Need is used both as a principal verb and as an auxiliary verb.
Need as a principal verb
When used as a principal verb need means ‘require’. The principal verb need is followed by an infinitive with to. It has the forms needs and needed.
We need to help her.
I need more time to finish the job.
We have got what we needed.
We need to find a way out.
You need to talk to him.
As an auxiliary verb
As an auxiliary verb, need remains unchanged whatever be the person or number of the subject. The auxiliary need is common in questions and negative sentences.
You need not ask my permission.
She need not wait any longer. (NOT She needs not wait any longer.)
They need not make an issue.
You need not talk to them.
Need I discuss this matter with her?
Need we wait any longer?
The negative adverb hardly is often used with need.
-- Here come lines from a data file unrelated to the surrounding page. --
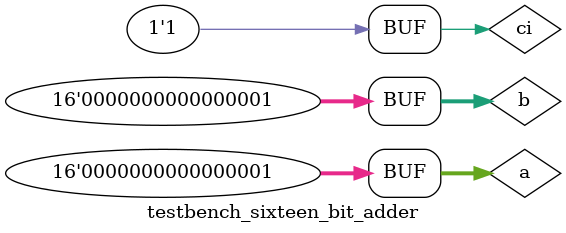
<source format=v>
`timescale 1ns / 1ps


module testbench_sixteen_bit_adder();

    reg [15:0] a;
    reg [15:0] b;
    reg ci;
    wire [15:0] s;
    wire co;
    
    sixteen_bit_adder uut(.a(a), .b(b), .ci(ci), .s(s), .co(co));
    
    initial // initial block executes only once
        begin
            // values for a and b
            a = 'hfffd;
            b = 'h000f;
            ci = 0;
            #5; // wait for period 
            
            a = 1;
            b = 0;
            ci = 0;
            #5; // wait for period 
            
            a = 500;
            b = 20;
            ci = 0;
            #5; // wait for period 
            
            a = 1;
            b = 1;
            ci = 0;
            #5; // wait for period 
            
            a = 1;
            b = 1;
            ci = 1;
            #5; // wait for period 
        end
        
endmodule



</source>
I need hardly say that I am very interested in this offer.
We need hardly say that we are eagerly looking forward to meeting you.
Need is also used with only.
You need only say what you want.
She need only talk with him and the issue will be solved.
Need can be used in questions.
Need I wait any longer?
Need we write to her?
If the answer is in the negative, say ‘No, you need not’. If the answer is in the positive, say ‘Yes, you must’.
Need I come again? No, you need not.
Need I come again? Yes, you must. (NOT Yes, you need)
Need + Have + Past participle
When referring to the past time, need is followed by the perfect infinitive (have + past participle). This structure is used to talk about unnecessary things that happened.
She need not have lost her temper. (He lost her temper but that was unnecessary.)
You need not have refused that offer. (You refused that offer but you shouldn’t have done that.)